Satu hari, saya pernah menjadi orang jahat yang menghakimi orang lain. Ceritanya, saya memiliki seorang teman, yang sepertinya punya perasaan mendalam pada seorang wanita, sebut saja Mawar. Singkat cerita, kelihatannya (dari luar) teman saya ini menderita sekali karna mba Mawar. Dan dari luar, banyak juga komentar miring mengenai mba Mawar yang terkesan suka memberi harapan palsu dan merupakan seorang 'fanskeeper'. Dasar saya, karna teman saya kelihatan dari sudut pandang saya dan sekitar saya merupakan pihak korban, saya pun dalam hati menjudge mba Mawar bahwa dia memang fanskeeper. Ckckckc.
Waktu berlalu, ternyata teman saya yang lain, sebut saja Melati, mengalami hal yang serupa. Bedanya, Melati bukan dalam posisi korban (dalam anggapan orang-orang tentunya), tapi sebagai orang yang telah lama didekati seorang pria dan sudah begitu lama menolak. Karna Melati teman saya, saya tahu persis dari ceritanya bahwa terkadang diapun merasa kasihan dan tidak tega pada si pria, tapi apa daya, perasaan tidak bisa dipaksakan. Hmmm. Singkat cerita, Melati memutuskan untuk berteman saja dengan pria tersebut.
Ternyata sang pria dan teman-temannya berpikir lain, mereka mengira bahwa Melati sudah mulai membuka hati dan memberi harapan.
Terjadi kan yang namanya misfeeling (istilah yang saya buat sendiri). Teman-teman sang pria berpikir bahwa Melati hanya seorang pemberi harapan palsu, karna ujung-ujungnya memang dia tidak suka kan. Tapi disatu sisi saya kesal sekali mendengar rumor yang beredar, karna saya tahu apa yang sebenarnya dilakukan Melati.
Dari dua kisah diatas, saya belajar satu hal, terkadang ketika kita melihat suatu masalah atau fenomena, kita dengan jahat dan tidak adilnya melihat hanya dari satu sisi.

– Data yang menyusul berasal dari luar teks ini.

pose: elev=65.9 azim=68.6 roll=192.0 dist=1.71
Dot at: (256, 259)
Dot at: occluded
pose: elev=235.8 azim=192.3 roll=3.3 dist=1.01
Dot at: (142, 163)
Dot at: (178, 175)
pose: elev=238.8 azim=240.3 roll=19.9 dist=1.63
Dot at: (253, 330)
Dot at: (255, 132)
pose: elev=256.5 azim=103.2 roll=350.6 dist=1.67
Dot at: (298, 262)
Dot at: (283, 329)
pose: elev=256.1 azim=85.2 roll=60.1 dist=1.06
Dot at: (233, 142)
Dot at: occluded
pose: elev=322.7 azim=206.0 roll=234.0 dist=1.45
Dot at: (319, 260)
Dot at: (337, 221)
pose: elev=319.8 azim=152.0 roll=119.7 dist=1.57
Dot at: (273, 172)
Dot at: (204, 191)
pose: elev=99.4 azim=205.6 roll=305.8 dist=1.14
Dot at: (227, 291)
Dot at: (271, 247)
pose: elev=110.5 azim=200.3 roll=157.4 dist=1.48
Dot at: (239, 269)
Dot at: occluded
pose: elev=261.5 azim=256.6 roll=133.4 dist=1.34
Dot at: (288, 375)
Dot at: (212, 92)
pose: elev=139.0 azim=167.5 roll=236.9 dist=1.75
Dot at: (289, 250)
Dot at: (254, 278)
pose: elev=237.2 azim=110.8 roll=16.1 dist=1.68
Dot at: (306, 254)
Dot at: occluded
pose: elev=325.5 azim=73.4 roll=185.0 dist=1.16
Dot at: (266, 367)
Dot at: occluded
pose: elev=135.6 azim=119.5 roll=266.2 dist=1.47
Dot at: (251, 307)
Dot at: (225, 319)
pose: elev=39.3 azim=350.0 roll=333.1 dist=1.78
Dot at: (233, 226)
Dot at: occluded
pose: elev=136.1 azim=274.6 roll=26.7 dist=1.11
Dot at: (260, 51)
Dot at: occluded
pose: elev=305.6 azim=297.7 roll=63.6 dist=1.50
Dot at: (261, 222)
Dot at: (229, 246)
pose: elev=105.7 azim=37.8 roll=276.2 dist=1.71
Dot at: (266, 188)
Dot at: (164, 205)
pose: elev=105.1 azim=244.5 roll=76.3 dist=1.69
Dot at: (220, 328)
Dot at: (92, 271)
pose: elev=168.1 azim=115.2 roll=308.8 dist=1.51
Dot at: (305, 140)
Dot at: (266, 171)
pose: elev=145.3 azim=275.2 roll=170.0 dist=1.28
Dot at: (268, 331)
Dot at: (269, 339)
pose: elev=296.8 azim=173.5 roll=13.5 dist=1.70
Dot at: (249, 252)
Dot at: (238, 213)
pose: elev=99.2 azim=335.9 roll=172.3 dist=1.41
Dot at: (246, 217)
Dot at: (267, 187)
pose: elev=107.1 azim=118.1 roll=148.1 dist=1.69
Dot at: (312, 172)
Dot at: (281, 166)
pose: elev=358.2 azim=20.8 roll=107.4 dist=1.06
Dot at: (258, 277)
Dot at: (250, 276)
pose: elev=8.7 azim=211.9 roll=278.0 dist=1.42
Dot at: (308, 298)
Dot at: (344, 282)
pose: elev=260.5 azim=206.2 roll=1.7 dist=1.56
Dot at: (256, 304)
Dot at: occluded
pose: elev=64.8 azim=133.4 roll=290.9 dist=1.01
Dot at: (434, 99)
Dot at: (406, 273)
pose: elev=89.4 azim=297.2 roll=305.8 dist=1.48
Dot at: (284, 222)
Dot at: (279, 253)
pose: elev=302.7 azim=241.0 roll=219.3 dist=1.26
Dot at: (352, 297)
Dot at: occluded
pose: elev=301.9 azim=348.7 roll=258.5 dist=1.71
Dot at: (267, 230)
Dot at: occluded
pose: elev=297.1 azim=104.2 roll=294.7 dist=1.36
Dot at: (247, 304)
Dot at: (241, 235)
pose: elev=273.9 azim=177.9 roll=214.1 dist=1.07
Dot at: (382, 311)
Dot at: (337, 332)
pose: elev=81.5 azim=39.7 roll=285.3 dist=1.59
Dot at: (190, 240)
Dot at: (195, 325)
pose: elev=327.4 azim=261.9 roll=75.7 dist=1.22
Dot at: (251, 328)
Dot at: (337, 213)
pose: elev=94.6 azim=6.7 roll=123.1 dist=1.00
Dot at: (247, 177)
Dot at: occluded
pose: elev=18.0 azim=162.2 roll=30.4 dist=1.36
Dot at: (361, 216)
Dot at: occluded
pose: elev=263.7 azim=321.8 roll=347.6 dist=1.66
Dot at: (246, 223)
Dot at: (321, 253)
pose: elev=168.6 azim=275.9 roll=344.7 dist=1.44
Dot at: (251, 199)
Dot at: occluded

Kemudian dengan seenak jidat, kita menilai dan menyalahkan orang lain. Padahal kalau saja kita mau memberi waktu untuk menyingkirkan faktor-faktor subjektivitas (teman dll), dan mau dengan rendah hati melihat dari sudut pandang yang berbeda, penilaian kita pun bisa sangat jauh berbeda..
Oleh karena itu, Tuhan melarang kita menjudge orang lain. Karna Dia tahu bahwa kita tidak sempurna, tidak akan pernah bisa adil, tidak bisa menyingkirkan faktor subjektivitas kita, dan bisa menjadi sangat jahat mencap orang lain seenaknya.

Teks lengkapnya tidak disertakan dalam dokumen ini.